(Source data)

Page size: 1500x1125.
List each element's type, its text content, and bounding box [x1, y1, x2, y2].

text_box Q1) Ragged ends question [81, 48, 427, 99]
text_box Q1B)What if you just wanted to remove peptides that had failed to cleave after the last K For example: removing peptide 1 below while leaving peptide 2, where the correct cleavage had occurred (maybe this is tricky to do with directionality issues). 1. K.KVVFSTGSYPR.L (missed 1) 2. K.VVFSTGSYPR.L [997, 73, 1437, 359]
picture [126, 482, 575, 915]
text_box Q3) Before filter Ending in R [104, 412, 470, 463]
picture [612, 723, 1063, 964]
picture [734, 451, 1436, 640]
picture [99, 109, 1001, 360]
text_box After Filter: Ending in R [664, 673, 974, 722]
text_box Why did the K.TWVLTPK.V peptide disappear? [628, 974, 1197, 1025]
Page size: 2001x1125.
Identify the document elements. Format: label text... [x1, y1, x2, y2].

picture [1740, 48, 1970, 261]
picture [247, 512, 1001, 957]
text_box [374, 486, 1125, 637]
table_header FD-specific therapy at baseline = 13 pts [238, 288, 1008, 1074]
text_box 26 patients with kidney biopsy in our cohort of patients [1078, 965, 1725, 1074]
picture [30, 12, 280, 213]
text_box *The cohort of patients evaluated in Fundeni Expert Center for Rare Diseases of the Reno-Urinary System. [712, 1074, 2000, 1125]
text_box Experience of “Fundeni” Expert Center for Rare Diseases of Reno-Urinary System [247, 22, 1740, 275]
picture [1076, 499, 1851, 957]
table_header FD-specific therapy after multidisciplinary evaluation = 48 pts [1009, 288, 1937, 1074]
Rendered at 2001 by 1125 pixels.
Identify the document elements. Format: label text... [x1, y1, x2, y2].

(End Source data)

Repeat exactly the lines from the first line of the records above through the line containing "Page size: 2001x1125.", both included, and nothing else.

Page size: 1500x1125.
List each element's type, its text content, and bounding box [x1, y1, x2, y2].

text_box Q1) Ragged ends question [81, 48, 427, 99]
text_box Q1B)What if you just wanted to remove peptides that had failed to cleave after the last K For example: removing peptide 1 below while leaving peptide 2, where the correct cleavage had occurred (maybe this is tricky to do with directionality issues). 1. K.KVVFSTGSYPR.L (missed 1) 2. K.VVFSTGSYPR.L [997, 73, 1437, 359]
picture [126, 482, 575, 915]
text_box Q3) Before filter Ending in R [104, 412, 470, 463]
picture [612, 723, 1063, 964]
picture [734, 451, 1436, 640]
picture [99, 109, 1001, 360]
text_box After Filter: Ending in R [664, 673, 974, 722]
text_box Why did the K.TWVLTPK.V peptide disappear? [628, 974, 1197, 1025]
Page size: 2001x1125.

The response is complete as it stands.